Have you ever heard of “exploratory” search queries? If not, you’re really missing the boat when it comes to maximizing your site’s exposure in the search engines. In this quick guide you’ll find out exactly what exploratory search queries are, how to uncover new opportunities that take advantage of them, and what to do with these searchers once they land on your site.
What is an Exploratory Query?
An exploratory query is, simply, one that is formed when a searcher doesn’t really know what they’re looking for. A great example is someone who knows that Carl Sagan hosted and narrated a documentary about the universe, but can’t remember what it was called. Their query might look like this: “Carl Sagan Documentary.”
Once they find what they were looking for (the name of the documentary) they’ll typically go back to the search engine and form a new query based on that information. You will learn how to keep them on your site shortly. For now, you should learn how to find these phrases.
Ask Your Parents, Other Old People, and Keyword Research Tools for Help
You’re probably a very tech savvy person. Otherwise you wouldn’t be here reading this. So it’s going to be very difficult for you to operate in the same frame of mind as these users. They’re typically older people who are inexperienced at finding information on the web.
Instead of trying to come up with them on your own, just ask anyone who is older how they would search for something. Give them an example that is similar to the Carl Sagan query presented above. Something like, “Hey Grampa, say you wanted to use Google to find out the name of a book about losing weight but you don’t really know the name of it. How would you search for it?”
You’re going to have to come up with your own “interview questions,” of course, but you should get the idea. It really is going to open your eyes learning how they search. For maximum effect, put them in front of a computer and see what they come up with.

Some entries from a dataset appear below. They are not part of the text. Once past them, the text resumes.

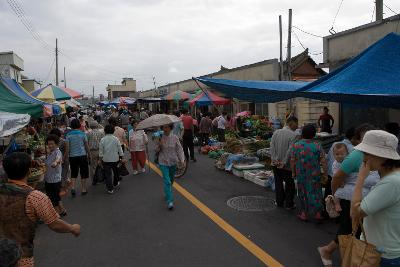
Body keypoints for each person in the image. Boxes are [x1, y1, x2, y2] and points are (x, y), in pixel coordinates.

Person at [0, 152, 80, 267]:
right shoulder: (35, 197)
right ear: (29, 172)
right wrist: (72, 228)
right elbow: (54, 224)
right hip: (21, 259)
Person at [318, 123, 379, 267]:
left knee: (355, 230)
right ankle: (329, 251)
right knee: (348, 229)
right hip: (349, 198)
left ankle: (349, 256)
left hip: (364, 198)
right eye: (365, 136)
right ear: (358, 139)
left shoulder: (372, 154)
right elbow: (337, 177)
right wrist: (335, 196)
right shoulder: (357, 154)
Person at [351, 130, 400, 266]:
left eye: (367, 153)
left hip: (382, 254)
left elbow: (355, 213)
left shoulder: (391, 182)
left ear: (382, 156)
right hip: (381, 249)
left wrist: (360, 179)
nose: (363, 158)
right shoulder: (392, 178)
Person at [289, 124, 328, 221]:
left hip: (301, 174)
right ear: (314, 134)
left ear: (302, 133)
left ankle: (303, 213)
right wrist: (326, 174)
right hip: (315, 174)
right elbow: (323, 161)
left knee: (302, 192)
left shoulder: (296, 145)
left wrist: (293, 172)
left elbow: (292, 160)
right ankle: (318, 213)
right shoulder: (317, 145)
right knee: (316, 192)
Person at [270, 116, 298, 209]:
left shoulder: (276, 132)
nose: (296, 126)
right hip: (286, 166)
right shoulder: (293, 135)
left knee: (278, 183)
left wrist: (274, 159)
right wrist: (284, 162)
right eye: (296, 124)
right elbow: (290, 150)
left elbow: (272, 147)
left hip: (275, 164)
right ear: (291, 123)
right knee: (290, 184)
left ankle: (279, 202)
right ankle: (289, 204)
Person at [155, 124, 185, 210]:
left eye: (167, 127)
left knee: (171, 180)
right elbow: (156, 150)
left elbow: (179, 149)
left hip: (173, 162)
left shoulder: (175, 137)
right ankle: (170, 201)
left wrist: (182, 160)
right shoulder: (159, 137)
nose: (165, 129)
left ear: (170, 128)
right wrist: (159, 145)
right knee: (167, 181)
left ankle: (167, 191)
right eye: (164, 127)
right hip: (163, 162)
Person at [64, 119, 91, 197]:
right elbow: (86, 146)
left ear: (71, 126)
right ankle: (83, 189)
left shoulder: (68, 135)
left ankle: (73, 187)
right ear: (79, 125)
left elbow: (67, 148)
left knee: (73, 172)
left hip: (73, 156)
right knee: (83, 172)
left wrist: (65, 157)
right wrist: (89, 155)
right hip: (82, 156)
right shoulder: (83, 134)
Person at [44, 134, 66, 216]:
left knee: (53, 198)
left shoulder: (57, 152)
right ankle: (63, 210)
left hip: (54, 180)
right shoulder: (51, 153)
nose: (50, 145)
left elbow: (58, 159)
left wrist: (55, 162)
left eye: (52, 144)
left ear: (56, 144)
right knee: (56, 197)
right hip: (49, 178)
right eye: (49, 144)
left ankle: (57, 214)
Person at [99, 124, 124, 194]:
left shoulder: (102, 140)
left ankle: (110, 189)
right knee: (116, 172)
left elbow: (101, 151)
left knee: (108, 174)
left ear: (105, 131)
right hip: (115, 159)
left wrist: (100, 160)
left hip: (106, 160)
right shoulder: (116, 139)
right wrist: (121, 157)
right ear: (113, 131)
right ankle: (115, 183)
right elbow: (120, 149)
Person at [330, 143, 349, 212]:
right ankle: (337, 204)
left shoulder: (348, 161)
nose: (339, 156)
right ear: (333, 155)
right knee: (337, 193)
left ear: (347, 154)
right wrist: (341, 182)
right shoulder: (335, 164)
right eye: (337, 154)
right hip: (339, 181)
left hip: (347, 181)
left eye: (342, 154)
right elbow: (336, 176)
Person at [87, 121, 105, 185]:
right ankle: (102, 178)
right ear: (97, 126)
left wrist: (87, 153)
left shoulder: (88, 133)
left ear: (90, 126)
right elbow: (103, 142)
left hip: (92, 151)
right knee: (101, 164)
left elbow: (87, 143)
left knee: (93, 166)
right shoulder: (101, 133)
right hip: (100, 150)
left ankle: (95, 180)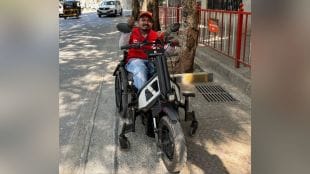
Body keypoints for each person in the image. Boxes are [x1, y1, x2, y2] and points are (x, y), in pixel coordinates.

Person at [125, 11, 160, 91]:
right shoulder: (132, 32)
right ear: (138, 22)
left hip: (152, 61)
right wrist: (127, 29)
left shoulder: (156, 35)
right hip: (135, 60)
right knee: (140, 68)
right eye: (143, 20)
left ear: (152, 24)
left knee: (162, 69)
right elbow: (122, 45)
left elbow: (164, 50)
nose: (146, 23)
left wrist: (172, 45)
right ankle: (143, 97)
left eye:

Keyword Research Tool to the Rescue
Now, take the queries that they used, punch them into the Google Keyword Research Tool (or whichever you prefer) and let it spew out similar queries for your recommendation. What you have just uncovered is a veritable gold mine.
Now, taking these keywords and turning them into profitable content is all that’s left. You already know that your searchers are going to go back to the search engines after they have new information that helps them refine their search. But they won’t need to do that if you format your pages properly.
Make sure that your page has plenty of links to exactly what you know they’re looking for. These links can point to other content on your site, affiliate links (like Amazon.com), or even encourage them to sign up for your mailing list to gain access to what they were looking for.
As long as you know what they were looking for and make it easy for them to access it on your page, you’re job is done and you’re going to get paid.